BEGIN Source material
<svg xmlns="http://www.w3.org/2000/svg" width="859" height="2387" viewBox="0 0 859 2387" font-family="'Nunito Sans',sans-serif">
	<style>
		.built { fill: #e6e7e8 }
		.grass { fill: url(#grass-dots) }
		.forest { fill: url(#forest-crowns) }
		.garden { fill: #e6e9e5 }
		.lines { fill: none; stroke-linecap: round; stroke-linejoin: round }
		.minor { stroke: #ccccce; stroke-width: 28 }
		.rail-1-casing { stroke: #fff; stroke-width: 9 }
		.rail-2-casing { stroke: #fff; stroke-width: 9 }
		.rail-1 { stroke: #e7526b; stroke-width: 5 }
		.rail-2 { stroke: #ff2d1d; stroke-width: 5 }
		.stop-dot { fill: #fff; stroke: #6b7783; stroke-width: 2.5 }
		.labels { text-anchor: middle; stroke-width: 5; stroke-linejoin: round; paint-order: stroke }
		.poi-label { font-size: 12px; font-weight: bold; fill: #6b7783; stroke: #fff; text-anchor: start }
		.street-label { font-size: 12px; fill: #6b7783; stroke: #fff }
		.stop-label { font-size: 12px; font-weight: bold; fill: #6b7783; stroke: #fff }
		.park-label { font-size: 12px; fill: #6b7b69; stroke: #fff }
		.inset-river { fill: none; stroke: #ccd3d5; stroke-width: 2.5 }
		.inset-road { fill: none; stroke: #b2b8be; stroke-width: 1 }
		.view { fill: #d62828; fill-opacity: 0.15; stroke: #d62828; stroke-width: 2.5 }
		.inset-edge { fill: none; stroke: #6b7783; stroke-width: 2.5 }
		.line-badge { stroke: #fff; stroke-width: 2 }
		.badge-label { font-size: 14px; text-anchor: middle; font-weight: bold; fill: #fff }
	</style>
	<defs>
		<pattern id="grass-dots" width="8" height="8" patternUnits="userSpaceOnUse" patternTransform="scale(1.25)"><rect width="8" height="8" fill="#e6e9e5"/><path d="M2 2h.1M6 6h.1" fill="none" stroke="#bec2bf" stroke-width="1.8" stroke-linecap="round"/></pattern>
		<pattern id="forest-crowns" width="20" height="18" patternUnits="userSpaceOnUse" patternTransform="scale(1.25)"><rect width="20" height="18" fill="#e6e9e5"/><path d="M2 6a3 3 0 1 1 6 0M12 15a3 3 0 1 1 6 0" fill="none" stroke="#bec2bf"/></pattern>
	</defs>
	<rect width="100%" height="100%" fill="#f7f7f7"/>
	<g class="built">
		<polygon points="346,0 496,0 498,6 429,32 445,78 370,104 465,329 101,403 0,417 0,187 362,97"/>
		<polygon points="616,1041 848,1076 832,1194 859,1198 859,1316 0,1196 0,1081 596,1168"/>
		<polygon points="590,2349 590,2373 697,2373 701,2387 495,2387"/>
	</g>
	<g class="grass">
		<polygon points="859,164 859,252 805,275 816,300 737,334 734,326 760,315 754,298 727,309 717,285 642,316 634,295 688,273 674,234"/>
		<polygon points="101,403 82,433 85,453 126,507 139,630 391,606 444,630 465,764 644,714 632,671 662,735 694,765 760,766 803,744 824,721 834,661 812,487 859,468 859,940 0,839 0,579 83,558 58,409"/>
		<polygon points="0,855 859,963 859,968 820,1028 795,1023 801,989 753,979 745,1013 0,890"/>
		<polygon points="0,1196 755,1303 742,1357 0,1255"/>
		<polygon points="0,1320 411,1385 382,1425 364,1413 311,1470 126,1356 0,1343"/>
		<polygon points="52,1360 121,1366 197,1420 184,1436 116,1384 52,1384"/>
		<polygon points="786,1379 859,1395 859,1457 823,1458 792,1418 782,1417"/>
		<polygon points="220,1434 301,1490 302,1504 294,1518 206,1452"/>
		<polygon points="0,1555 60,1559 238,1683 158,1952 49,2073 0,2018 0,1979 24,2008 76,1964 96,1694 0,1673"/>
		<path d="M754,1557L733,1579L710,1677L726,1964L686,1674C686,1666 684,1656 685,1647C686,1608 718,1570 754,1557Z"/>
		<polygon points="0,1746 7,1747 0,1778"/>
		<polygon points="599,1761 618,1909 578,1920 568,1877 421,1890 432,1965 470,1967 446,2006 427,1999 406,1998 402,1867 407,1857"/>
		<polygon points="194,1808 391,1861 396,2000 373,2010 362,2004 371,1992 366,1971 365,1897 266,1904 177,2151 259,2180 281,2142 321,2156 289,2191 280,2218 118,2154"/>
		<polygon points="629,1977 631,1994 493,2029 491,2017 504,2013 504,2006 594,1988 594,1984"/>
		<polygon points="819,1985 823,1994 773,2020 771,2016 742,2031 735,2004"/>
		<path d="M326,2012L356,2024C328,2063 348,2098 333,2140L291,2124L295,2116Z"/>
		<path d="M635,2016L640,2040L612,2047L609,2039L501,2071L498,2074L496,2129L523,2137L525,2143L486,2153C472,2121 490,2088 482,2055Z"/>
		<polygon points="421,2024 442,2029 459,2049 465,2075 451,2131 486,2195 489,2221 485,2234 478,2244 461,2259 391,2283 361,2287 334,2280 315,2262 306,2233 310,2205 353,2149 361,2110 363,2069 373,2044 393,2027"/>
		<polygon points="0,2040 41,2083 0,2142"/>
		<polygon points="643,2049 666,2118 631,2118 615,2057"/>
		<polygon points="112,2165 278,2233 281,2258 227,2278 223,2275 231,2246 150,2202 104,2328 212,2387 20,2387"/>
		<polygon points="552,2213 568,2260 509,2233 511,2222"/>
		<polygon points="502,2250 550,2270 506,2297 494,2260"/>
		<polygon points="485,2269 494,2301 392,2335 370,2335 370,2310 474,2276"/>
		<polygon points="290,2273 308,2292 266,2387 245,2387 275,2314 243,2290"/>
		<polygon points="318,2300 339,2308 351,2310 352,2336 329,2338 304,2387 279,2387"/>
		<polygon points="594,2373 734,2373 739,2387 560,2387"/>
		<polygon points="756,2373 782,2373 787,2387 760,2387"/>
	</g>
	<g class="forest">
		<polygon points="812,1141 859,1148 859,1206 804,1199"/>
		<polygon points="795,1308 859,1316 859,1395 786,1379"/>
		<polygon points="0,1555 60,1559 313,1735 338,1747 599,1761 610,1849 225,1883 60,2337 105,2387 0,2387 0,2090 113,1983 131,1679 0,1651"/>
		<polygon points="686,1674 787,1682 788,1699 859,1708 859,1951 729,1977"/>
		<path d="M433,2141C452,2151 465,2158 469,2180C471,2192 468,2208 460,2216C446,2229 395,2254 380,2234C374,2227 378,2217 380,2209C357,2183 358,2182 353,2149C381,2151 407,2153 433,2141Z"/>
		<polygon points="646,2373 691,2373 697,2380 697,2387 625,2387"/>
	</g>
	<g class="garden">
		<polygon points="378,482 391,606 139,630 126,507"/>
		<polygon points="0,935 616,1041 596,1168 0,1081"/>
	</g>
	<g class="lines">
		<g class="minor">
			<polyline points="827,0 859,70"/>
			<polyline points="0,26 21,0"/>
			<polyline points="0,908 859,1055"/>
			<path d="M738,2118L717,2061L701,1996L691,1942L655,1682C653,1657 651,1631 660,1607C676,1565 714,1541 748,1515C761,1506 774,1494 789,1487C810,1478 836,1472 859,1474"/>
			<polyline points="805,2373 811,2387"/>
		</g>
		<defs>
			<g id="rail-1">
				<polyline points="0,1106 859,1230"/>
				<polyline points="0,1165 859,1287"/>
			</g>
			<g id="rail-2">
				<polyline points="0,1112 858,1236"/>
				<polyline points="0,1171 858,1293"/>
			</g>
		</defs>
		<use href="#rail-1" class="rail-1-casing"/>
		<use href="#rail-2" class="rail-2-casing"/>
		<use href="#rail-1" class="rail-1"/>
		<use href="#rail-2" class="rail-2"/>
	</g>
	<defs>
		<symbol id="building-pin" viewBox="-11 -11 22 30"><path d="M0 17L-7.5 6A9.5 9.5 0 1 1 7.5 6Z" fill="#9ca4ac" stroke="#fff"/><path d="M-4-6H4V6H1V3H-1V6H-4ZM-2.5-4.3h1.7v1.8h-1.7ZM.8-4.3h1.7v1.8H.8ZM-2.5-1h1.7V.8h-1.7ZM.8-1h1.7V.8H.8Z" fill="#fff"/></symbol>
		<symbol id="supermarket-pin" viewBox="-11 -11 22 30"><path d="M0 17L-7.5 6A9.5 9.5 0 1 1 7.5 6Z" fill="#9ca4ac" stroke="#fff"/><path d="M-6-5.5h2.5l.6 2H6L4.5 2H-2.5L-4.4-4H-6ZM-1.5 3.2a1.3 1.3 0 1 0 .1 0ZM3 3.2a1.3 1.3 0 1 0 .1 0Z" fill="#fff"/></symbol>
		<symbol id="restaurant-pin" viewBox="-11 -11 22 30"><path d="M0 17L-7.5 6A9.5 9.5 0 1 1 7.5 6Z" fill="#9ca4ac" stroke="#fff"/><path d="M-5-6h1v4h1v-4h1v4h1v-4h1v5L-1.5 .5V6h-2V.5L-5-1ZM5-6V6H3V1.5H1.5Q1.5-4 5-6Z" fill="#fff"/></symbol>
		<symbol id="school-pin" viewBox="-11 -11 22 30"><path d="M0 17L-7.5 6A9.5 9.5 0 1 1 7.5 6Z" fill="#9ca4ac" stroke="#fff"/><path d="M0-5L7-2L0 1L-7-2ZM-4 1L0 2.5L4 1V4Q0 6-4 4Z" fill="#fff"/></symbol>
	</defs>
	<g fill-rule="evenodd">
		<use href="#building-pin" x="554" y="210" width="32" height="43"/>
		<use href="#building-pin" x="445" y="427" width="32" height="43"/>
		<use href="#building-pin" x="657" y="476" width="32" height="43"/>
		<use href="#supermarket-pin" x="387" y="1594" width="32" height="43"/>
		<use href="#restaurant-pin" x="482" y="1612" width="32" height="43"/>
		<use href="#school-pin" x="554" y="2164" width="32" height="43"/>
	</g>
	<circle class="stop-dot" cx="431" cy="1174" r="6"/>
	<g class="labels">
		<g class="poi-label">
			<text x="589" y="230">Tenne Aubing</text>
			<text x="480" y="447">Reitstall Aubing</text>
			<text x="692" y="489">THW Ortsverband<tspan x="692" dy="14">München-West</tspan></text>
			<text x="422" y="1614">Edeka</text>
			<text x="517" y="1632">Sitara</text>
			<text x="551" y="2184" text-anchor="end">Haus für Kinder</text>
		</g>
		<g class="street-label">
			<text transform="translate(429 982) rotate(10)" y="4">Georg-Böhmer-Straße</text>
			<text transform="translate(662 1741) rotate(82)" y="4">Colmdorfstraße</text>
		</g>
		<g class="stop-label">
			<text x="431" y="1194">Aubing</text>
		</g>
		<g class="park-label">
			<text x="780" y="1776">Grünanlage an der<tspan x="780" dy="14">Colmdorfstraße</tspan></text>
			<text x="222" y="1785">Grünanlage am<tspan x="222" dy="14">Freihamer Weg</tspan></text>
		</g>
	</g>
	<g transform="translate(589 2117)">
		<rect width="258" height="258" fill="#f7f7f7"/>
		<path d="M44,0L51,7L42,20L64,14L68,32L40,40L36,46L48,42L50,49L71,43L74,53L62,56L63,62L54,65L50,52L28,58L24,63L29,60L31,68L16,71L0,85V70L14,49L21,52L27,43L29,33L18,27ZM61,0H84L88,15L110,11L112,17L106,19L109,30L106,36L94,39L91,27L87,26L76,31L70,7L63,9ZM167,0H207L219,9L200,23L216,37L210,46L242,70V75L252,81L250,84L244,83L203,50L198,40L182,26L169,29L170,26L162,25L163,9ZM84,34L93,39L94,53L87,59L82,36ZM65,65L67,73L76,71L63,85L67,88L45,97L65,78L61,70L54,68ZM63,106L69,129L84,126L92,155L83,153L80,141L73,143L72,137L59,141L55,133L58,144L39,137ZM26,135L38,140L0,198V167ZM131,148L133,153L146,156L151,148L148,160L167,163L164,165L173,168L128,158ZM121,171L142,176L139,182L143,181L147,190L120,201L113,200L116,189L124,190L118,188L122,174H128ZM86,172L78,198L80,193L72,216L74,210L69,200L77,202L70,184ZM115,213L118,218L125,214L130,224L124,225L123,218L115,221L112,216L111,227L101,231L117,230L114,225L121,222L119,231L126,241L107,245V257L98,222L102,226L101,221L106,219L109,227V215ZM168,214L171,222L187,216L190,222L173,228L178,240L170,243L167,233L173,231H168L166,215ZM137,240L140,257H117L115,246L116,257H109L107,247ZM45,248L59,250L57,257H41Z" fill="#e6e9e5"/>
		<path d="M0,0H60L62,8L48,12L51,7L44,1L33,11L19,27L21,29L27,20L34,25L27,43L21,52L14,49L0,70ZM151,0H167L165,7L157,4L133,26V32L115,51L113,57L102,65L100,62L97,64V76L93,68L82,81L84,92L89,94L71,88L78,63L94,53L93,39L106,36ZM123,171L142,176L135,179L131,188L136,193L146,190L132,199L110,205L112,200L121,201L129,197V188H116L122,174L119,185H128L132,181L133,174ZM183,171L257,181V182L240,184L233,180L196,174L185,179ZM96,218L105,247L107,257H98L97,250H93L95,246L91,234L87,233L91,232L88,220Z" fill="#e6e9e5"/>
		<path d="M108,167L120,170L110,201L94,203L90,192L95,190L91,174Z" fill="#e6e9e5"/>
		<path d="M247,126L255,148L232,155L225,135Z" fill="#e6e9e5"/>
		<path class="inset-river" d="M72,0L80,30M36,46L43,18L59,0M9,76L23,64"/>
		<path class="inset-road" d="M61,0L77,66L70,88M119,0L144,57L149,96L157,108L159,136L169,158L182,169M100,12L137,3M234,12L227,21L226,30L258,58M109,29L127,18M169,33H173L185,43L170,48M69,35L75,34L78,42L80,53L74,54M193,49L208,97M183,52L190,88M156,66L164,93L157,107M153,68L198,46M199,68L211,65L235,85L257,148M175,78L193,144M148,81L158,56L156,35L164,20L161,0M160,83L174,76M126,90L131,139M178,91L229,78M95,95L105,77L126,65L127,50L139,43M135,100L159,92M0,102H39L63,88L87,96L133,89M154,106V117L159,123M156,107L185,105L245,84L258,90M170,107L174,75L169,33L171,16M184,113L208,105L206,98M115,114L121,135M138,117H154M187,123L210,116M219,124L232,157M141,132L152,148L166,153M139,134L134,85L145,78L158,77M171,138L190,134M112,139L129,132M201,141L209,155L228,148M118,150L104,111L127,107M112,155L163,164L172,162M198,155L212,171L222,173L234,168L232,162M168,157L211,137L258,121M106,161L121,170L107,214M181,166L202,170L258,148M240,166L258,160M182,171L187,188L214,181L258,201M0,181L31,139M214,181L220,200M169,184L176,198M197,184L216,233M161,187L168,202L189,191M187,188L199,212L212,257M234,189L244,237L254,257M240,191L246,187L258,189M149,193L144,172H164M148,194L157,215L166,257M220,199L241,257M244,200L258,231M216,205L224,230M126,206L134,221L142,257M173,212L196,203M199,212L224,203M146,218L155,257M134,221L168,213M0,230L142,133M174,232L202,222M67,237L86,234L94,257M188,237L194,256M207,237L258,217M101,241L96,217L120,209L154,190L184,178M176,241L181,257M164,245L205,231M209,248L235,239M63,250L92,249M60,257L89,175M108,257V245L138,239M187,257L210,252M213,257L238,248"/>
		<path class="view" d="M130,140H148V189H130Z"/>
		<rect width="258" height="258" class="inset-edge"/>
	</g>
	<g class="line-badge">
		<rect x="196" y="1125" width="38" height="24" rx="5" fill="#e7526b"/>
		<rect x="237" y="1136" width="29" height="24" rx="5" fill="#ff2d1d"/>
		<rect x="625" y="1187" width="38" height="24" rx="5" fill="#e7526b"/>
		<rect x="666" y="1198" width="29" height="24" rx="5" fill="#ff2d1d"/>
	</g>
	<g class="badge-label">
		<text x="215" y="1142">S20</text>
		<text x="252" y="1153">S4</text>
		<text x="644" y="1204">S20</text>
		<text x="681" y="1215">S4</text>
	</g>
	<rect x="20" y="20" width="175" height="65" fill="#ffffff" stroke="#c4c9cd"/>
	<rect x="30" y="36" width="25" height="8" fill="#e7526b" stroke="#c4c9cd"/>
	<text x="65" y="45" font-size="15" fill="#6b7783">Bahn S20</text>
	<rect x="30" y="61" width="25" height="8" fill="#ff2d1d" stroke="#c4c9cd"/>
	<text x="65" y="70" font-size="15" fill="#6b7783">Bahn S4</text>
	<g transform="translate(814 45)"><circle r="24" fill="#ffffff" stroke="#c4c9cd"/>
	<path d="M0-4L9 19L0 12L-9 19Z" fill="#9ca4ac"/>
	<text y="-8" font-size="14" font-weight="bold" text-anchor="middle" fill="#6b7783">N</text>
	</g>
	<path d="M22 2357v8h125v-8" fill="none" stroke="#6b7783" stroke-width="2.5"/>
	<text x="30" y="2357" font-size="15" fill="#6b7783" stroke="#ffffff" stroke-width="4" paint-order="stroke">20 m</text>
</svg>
END Source material
• **Task to carry out**
The answer should be a number alone: how many lines of the entries hold the word "edge"?

• **Response box**
2